Am 29.11.18 um 08:39 schrieb Dave Taht:
> "Bless, Roland (TM)" <roland.bl...@kit.edu> writes:
> 
>> Hi Luca,
>>
>> Am 27.11.18 um 11:40 schrieb Luca Muscariello:
>>> OK. We agree.
>>> That's correct, you need *at least* the BDP in flight so that the
>>> bottleneck queue never empties out.
>>
>> No, that's not what I meant, but it's quite simple.
>> You need: data min_inflight=2 * RTTmin * bottleneck_rate to filly
>> utilize the bottleneck link.
>> If this is true, the bottleneck queue will be empty. If your amount
>> of inflight data is larger, the bottleneck queue buffer will store
>> the excess packets. With just min_inflight there will be no
>> bottleneck queue, the packets are "on the wire".
>>
>>> This can be easily proven using fluid models for any congestion
>>> controlled source no matter if it isĀ 
>>> loss-based, delay-based, rate-based, formula-based etc.
>>>
>>> A highly paced source gives you the ability to get as close as
>>> theoretically possible to the BDP+epsilon
>>> as possible.
>>
>> Yep, but that BDP is "on the wire" and epsilon will be in the bottleneck
>> buffer.
> 
> I'm hoping I made my point effectively earlier, that
> 
> " data min_inflight=2 * RTTmin * bottleneck_rate "

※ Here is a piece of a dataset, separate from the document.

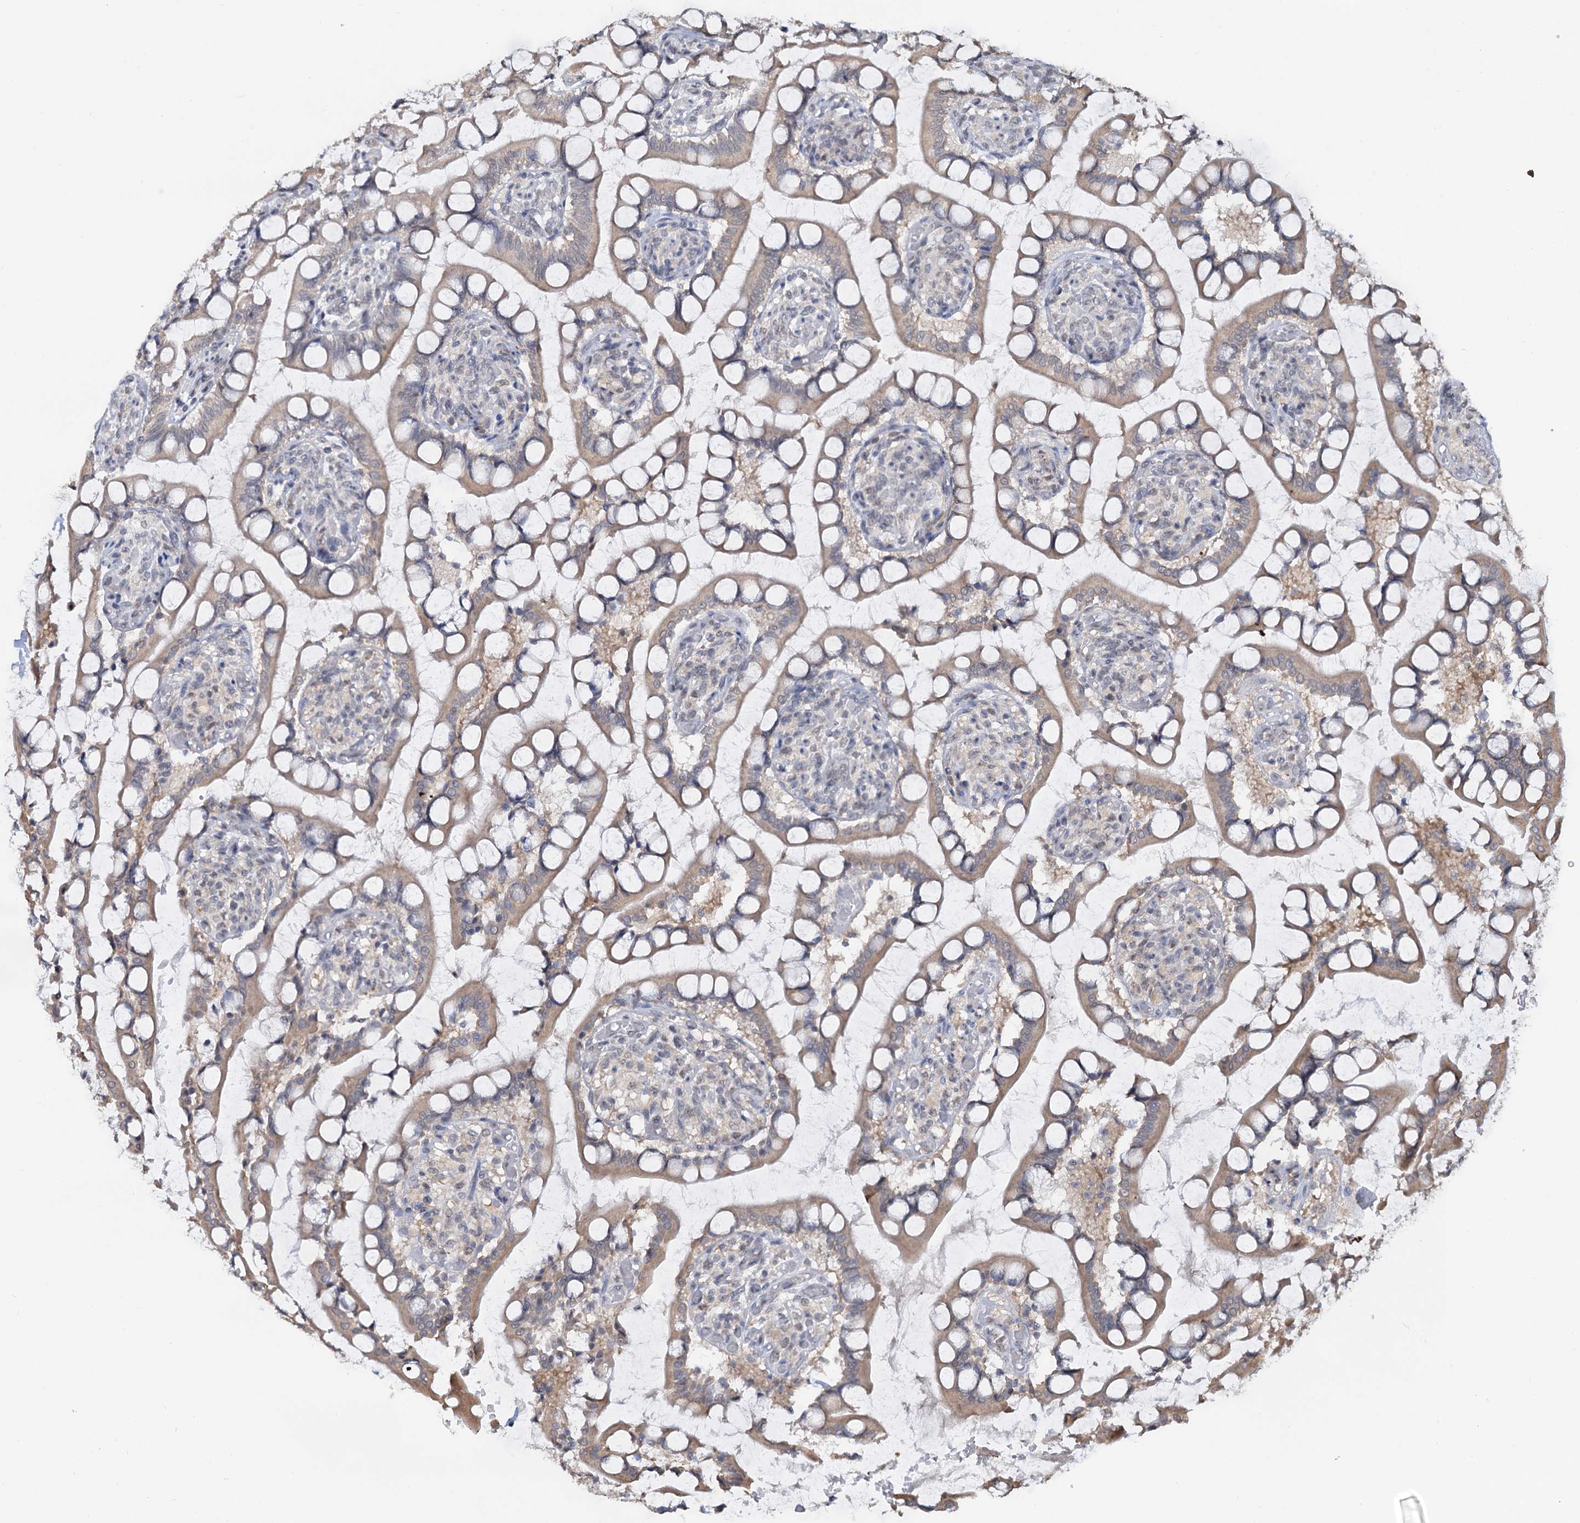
{"staining": {"intensity": "weak", "quantity": ">75%", "location": "cytoplasmic/membranous,nuclear"}, "tissue": "small intestine", "cell_type": "Glandular cells", "image_type": "normal", "snomed": [{"axis": "morphology", "description": "Normal tissue, NOS"}, {"axis": "topography", "description": "Small intestine"}], "caption": "Immunohistochemical staining of normal small intestine exhibits weak cytoplasmic/membranous,nuclear protein expression in about >75% of glandular cells. Immunohistochemistry stains the protein of interest in brown and the nuclei are stained blue.", "gene": "NAT10", "patient": {"sex": "male", "age": 52}}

That factor of 2 was a mistake in my first mail (sorry for that...).
I corrected that three minutes after. I should have written:
data min_inflight=RTTmin * bottleneck_rate

> when it is nearly certain that more than one flow exists, means aiming
> for the BDP in a single flow is generally foolish. Liked the stanford

I think one should not confuse the buffer sizing rule with the
calcluation for inflight data...

> result, I think it's pretty general. I see hundreds of flows active
> every minute. There was another paper that looked into some magic
> 200-ish number as simultaneous flows active, normally

So for buffer sizing, the BDP dependent rule is foolish in general,
because it is optimized for older loss-based TCP congestion controls
so that they can keep the utilization high. It's correct that in
presence of multiple flows and good loss desynchronization, you
still get high utilization with a smaller buffer (Appenzeller et. al,
SIGCOMM 2004).

However, when it comes to CWnd sizing, that inflight rule would convert
to:
data min_inflight=RTTmin * bottleneck_rate_share
because other flows are present at the bottleneck.

Interestingly enough: flows with a different RTT_min should
use different CWnds, but their amount of queued data at the bottleneck
should be nearly equal if you want to have flow rate fairness.